Polecenie 1. Zacytuj fragment tekstu o Sealine Cross Country Rally, który zaczyna się od słów zawierających „Na motocyklowej liście”, a kończy na „w kategorii kobiet.”.
Polecenie 2.
Oceń, czy poniższe stwierdzenia są zgodne z tekstem o Sealine Cross Country Rally. Przy każdym odpowiedz „tak” lub „nie” i przytocz rozstrzygające słowa tekstu.
(a) Na motocyklowej liście zgłoszeń figuruje 26 maszyn.
(b) Anastasiya Nifontova pojedzie na motocyklu Hondy.
(c) Marc Coma wystartuje z numerem 1.

Na motocyklowej liście zgłoszeń do
Sealine Cross Country Rally widnieje 26 maszyn. Z numerem 1
wystartuje zwycięzca Dakaru 2015 oraz 1. rundy Mistrzostw Świata
FIM, Abu Dhabi Desert Challenge, Marc Coma, reprezentujący zespół
KTM. „Pomarańczowymi” motocyklami pojadą także Jordi Viladoms,
Sam Sunderland, Mohamed Al Balooshi, Matthias Walkner, Pablo
Quintanilla, Ruben Faria, a także jedyny Polak w motocyklowej stawce
w Katarze, Jakub Piątek. Armadzie„jeźdzców” KTMów będą
„przeszkadzać” nieliczni, ale mocni przedstawiciele Hondy –
Paulo Goncalves, Joan Barreda Bort, Jeremias Israel Esquerre i Pablo
Quintanilla. Jedyną kobietą wśród motocyklistów, podobnie, jak w
Abu Dhabi, będzie młoda Rosjanka Anastasiya Nifontova na Husqvarnie
450FE. Do tej pory tylko ona podejmuje wyzwanie, jakim jest
rywalizacja o Mistrzostwo Świata w kategorii kobiet.

Zbiór danych.
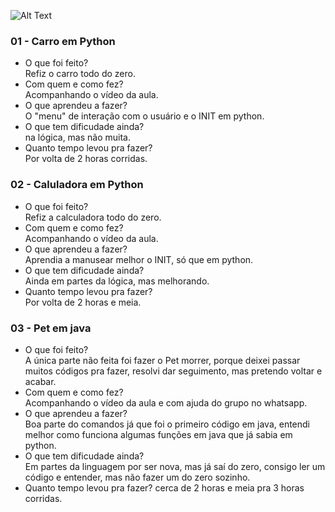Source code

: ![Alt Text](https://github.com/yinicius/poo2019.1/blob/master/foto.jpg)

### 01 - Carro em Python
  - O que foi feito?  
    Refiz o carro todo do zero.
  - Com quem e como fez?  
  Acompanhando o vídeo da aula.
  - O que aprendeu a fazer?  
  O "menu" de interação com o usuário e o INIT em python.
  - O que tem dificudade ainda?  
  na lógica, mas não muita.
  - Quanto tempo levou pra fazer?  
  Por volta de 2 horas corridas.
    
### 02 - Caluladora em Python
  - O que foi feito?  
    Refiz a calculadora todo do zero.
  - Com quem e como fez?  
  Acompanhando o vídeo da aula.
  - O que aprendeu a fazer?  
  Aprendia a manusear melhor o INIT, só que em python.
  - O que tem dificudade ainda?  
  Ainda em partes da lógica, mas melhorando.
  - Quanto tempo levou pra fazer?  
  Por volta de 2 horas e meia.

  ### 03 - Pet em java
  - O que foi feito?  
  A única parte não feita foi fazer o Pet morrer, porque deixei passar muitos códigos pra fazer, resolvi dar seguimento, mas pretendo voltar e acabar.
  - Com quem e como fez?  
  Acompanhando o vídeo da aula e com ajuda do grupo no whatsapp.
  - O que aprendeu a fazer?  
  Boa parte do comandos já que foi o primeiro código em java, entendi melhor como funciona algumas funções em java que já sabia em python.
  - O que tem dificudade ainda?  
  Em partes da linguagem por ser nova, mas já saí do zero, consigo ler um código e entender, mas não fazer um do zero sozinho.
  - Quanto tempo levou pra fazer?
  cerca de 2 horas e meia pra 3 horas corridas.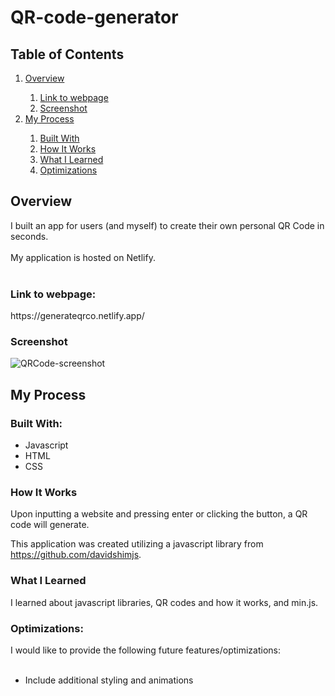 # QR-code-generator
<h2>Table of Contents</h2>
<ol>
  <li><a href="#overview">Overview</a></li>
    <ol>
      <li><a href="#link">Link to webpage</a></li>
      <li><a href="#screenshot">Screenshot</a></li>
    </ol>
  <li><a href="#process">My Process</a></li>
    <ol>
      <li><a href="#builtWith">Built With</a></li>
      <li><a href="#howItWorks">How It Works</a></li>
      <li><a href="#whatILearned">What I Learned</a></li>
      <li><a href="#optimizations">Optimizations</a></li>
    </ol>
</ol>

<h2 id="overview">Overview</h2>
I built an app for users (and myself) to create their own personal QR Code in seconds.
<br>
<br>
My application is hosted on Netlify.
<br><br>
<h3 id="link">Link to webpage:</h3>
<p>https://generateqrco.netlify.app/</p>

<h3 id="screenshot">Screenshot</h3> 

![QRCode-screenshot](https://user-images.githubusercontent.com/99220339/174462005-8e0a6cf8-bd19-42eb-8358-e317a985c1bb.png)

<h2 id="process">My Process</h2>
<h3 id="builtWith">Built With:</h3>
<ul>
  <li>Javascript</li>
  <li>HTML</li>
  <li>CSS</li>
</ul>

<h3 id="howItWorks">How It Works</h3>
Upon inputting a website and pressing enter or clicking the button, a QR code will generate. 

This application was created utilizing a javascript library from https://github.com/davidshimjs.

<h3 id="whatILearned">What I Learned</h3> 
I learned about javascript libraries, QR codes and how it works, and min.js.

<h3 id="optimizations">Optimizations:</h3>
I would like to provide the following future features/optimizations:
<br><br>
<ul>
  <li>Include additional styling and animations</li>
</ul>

Miejsce na odpowiedź 1.
Na motocyklowej liście zgłoszeń do
Sealine Cross Country Rally widnieje 26 maszyn. Z numerem 1
wystartuje zwycięzca Dakaru 2015 oraz 1. rundy Mistrzostw Świata
FIM, Abu Dhabi Desert Challenge, Marc Coma, reprezentujący zespół
KTM. „Pomarańczowymi” motocyklami pojadą także Jordi Viladoms,
Sam Sunderland, Mohamed Al Balooshi, Matthias Walkner, Pablo
Quintanilla, Ruben Faria, a także jedyny Polak w motocyklowej stawce
w Katarze, Jakub Piątek. Armadzie„jeźdzców” KTMów będą
„przeszkadzać” nieliczni, ale mocni przedstawiciele Hondy –
Paulo Goncalves, Joan Barreda Bort, Jeremias Israel Esquerre i Pablo
Quintanilla. Jedyną kobietą wśród motocyklistów, podobnie, jak w
Abu Dhabi, będzie młoda Rosjanka Anastasiya Nifontova na Husqvarnie
450FE. Do tej pory tylko ona podejmuje wyzwanie, jakim jest
rywalizacja o Mistrzostwo Świata w kategorii kobiet.

Miejsce na odpowiedź 2.
(a) Tak: „widnieje 26 maszyn”.
(b) Nie: „młoda Rosjanka Anastasiya Nifontova na Husqvarnie 450FE”.
(c) Tak: „Z numerem 1 wystartuje zwycięzca Dakaru 2015 oraz 1. rundy Mistrzostw Świata FIM, Abu Dhabi Desert Challenge, Marc Coma”.